Look at the range of maximum temperatures for 15 September in the period from 1979 to 2019. Has the temperature in this period ever exceeded that of 15 September 2020?
The histogram shows the distribution of maximum temperature of one day in each year of the time series, which corresponds to 41 samples. In order to increase the number of samples, let’s plot the histogram of maximum temperatures on 15 September, plus or minus three days. This would increase our number of samples by a factor of seven.
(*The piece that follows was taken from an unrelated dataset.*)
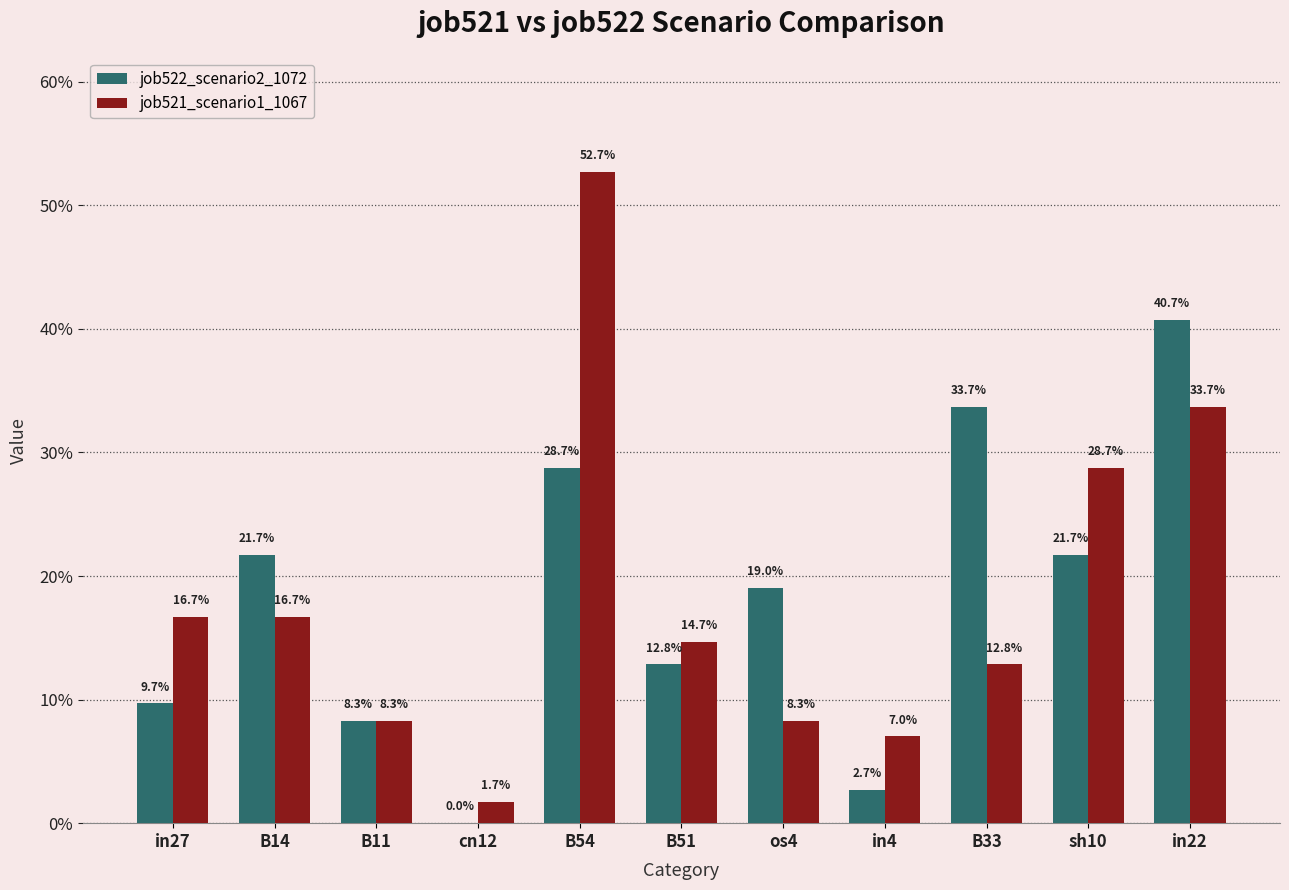

At how many categories does at least one series exceed 0?

11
To do this, we first need to produce an index that takes the maximum 2m air temperature values from 12 to 18 September (15 September +/- three days) from every year in the time series. The first step is to initiate three numpy arrays:
years
: with the number of years [0:40]days_in_sep
: index values of day range [11:17]index
: empty numpy array with 287 (41 years * 7) entries
years = np.arange(41)
days_in_sep = np.arange(11,18)
index = np.zeros(287)
In a next step, we then loop through each entry of the years
array and fill the empty index
array year by year with the correct indices of the day ranges for each year. The resulting array contains the index values of interest.
for i in years:
index[i*7:(i*7)+7] = days_in_sep + (i*30)
index = index.astype(int)
We then apply this index to filter the array of max daily temperature from 1979 to 2019. The resulting object is an array of values representing the maximum 2m air temperature in Lille between 12 and 18 September for each year from 1979 to 2019:
Lille_7days = Lille_max.values[index]
Now we can plot the histogram of maximum daily temperatures in the days 12-18 September from 1979-2019:
fig, ax = plt.subplots(1, 1, figsize = (12, 6))
ax.hist(Lille_7days, bins = np.arange(10,32,1), color='lightgrey', ec='grey')
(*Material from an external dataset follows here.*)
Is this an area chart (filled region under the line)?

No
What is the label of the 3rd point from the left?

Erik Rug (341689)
ax.set_title('Histogram of maximum 2m temperature in the days from 12-18 Sep in the period 1979-2019')
ax.set_xticks(np.arange(10,32,1))
ax.set_ylabel('Accumulated days')
ax.set_xlabel('Maximum 2m temperature (° C)')
fig.savefig(f'{DATADIR}Hist_max_t2m_mid-Sep_1979-2019.png')

In the histogram above, you see that even if we take an increased sample covering a wider temporal range, the maximum daily temperature still never reached that of 15 September 2020. To increase the sample even further, you could include data from a longer time period. The C3S reanalysis dataset now extends back to 1950 and is accessible here ERA5 hourly data on single levels from 1950 to 1978 (preliminary version).